Dataset records START

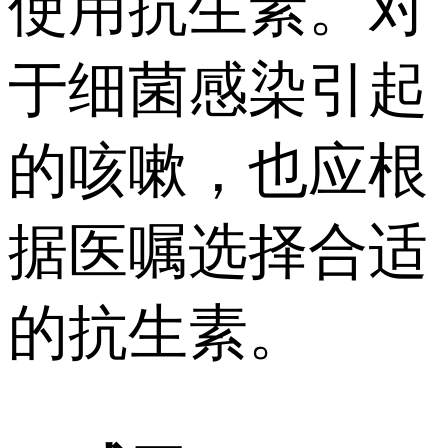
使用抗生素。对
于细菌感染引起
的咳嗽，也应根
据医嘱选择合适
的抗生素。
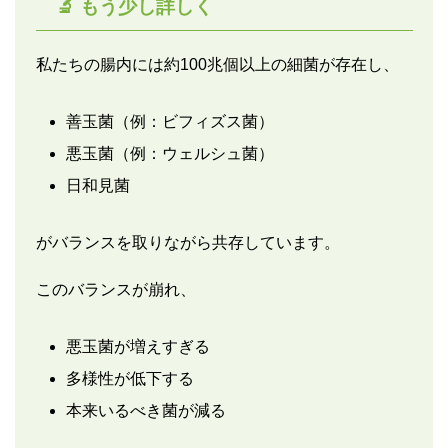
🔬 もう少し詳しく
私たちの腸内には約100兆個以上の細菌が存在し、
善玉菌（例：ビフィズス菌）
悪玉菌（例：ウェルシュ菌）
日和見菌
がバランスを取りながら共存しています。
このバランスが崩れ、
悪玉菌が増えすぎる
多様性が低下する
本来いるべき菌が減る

Dataset records END

Assignment — Return every entry above word for word, and include no images.

Reply to the task —
使用抗生素。对
于细菌感染引起
的咳嗽，也应根
据医嘱选择合适
的抗生素。
🔬 もう少し詳しく
私たちの腸内には約100兆個以上の細菌が存在し、
善玉菌（例：ビフィズス菌）
悪玉菌（例：ウェルシュ菌）
日和見菌
がバランスを取りながら共存しています。
このバランスが崩れ、
悪玉菌が増えすぎる
多様性が低下する
本来いるべき菌が減る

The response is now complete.